BEGIN The records

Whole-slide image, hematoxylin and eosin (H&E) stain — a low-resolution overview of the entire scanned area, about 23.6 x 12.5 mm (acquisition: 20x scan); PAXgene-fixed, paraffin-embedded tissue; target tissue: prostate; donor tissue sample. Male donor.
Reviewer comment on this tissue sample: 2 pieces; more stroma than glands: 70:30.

END The records
BEGIN The records

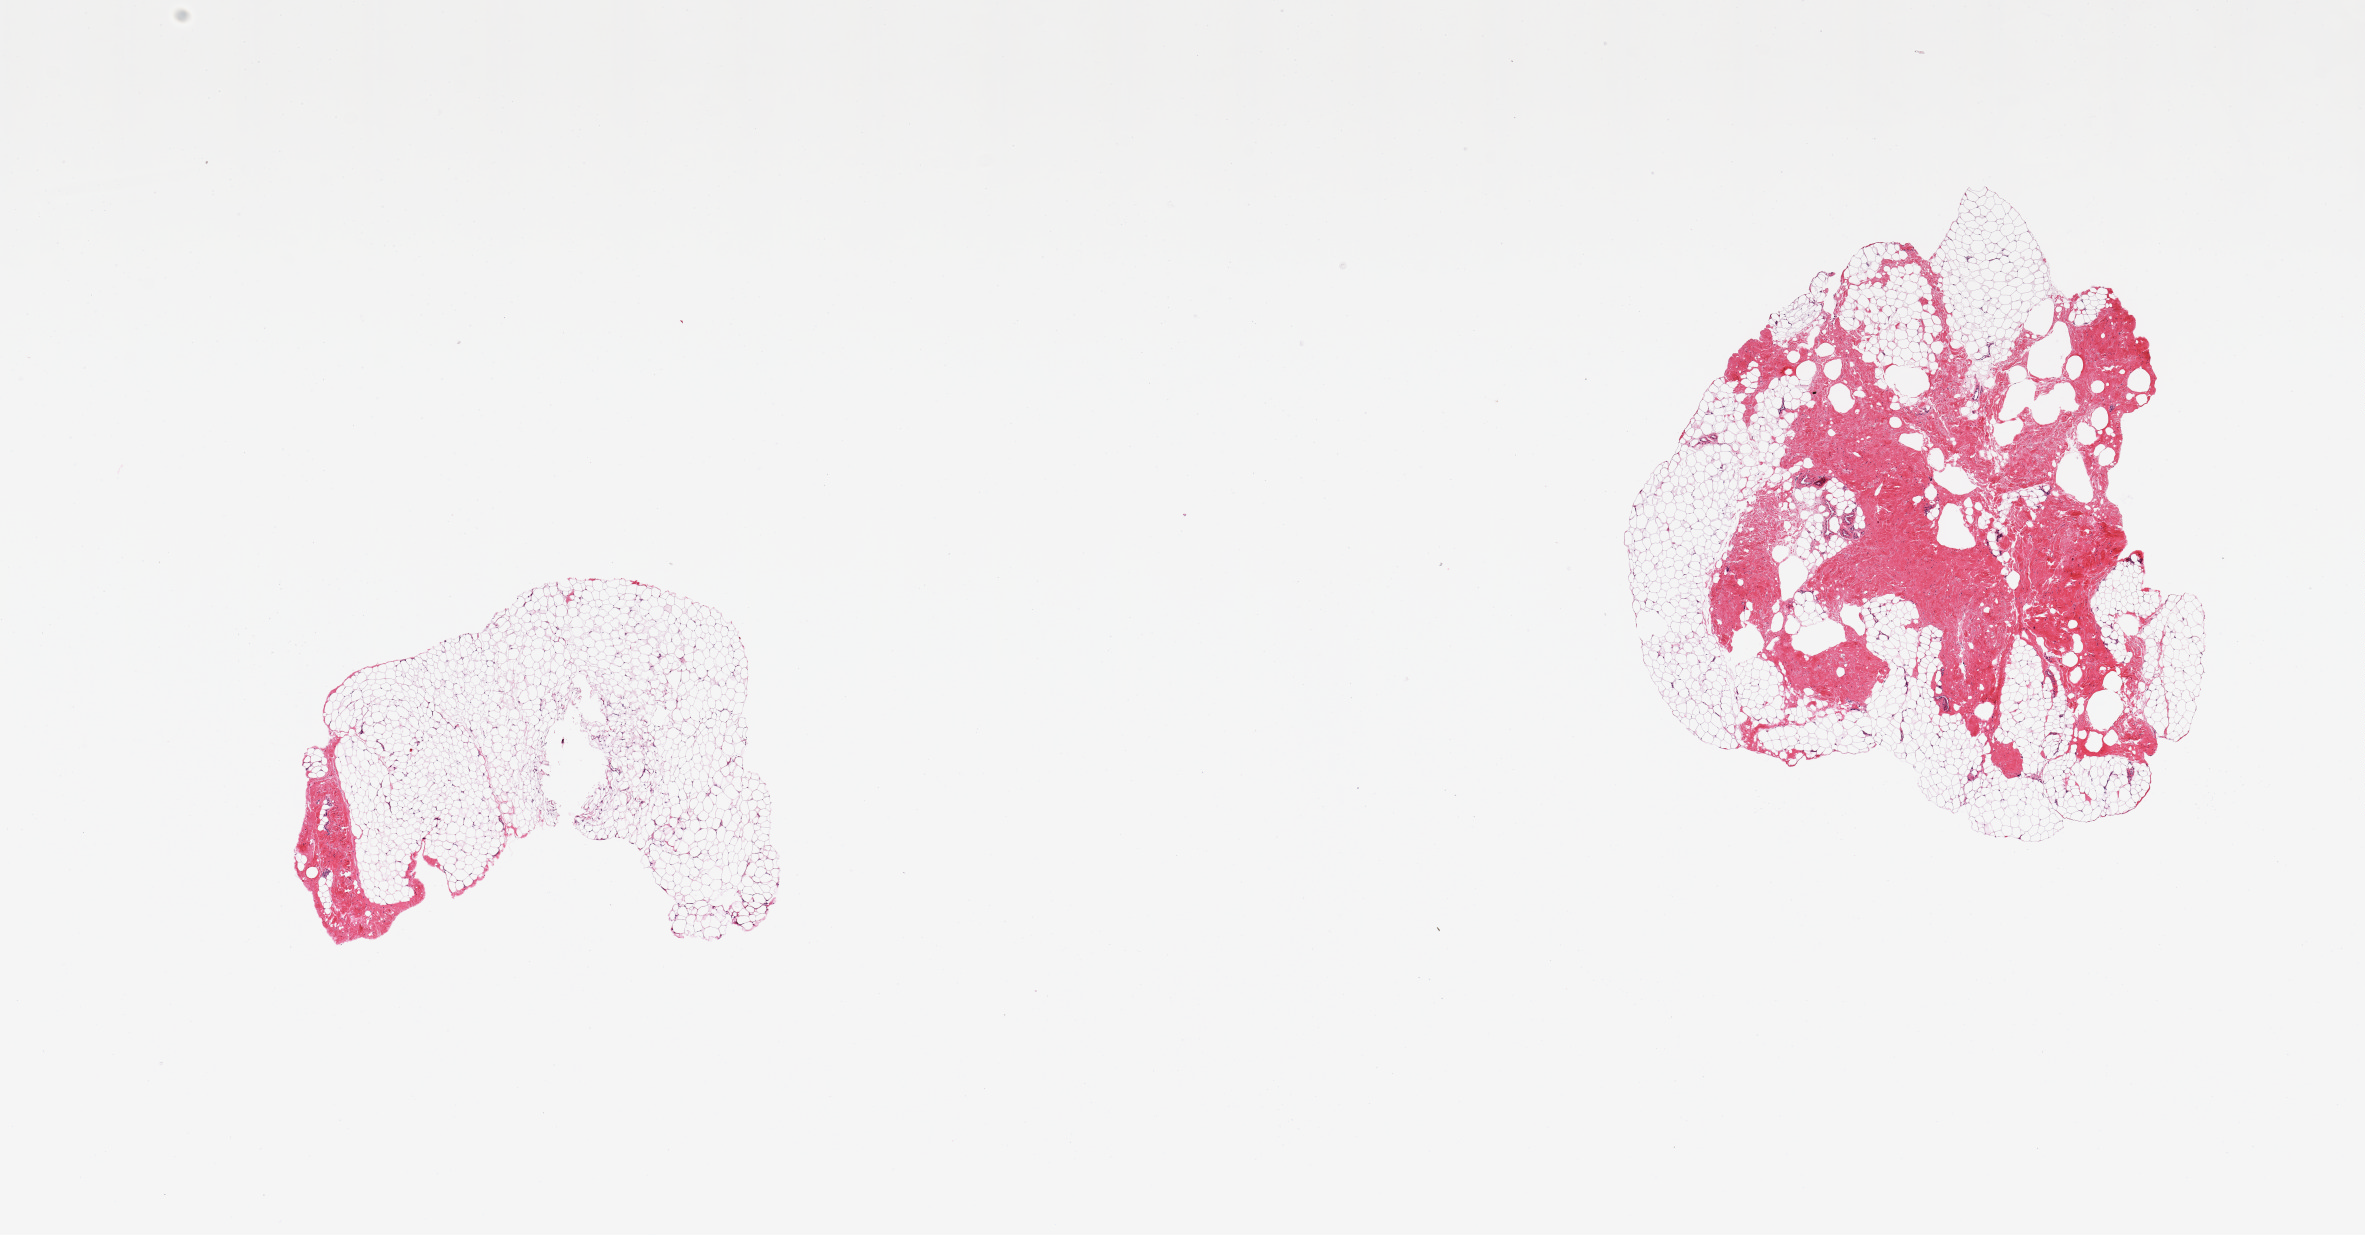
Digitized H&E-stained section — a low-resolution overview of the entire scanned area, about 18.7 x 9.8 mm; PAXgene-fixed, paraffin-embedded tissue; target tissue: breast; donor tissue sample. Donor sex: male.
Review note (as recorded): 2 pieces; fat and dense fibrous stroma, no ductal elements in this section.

END The records

▶ [Work instructions]
Where the listing above has a line with "Whole-slide image, hematoxylin", start there, and output every line exactly through the line with "Reviewer comment on", which is also included.

▶ [Result of this task]
Whole-slide image, hematoxylin and eosin (H&E) stain — a low-resolution overview of the entire scanned area, about 23.6 x 12.5 mm (acquisition: 20x scan); PAXgene-fixed, paraffin-embedded tissue; target tissue: prostate; donor tissue sample. Male donor.
Reviewer comment on this tissue sample: 2 pieces; more stroma than glands: 70:30.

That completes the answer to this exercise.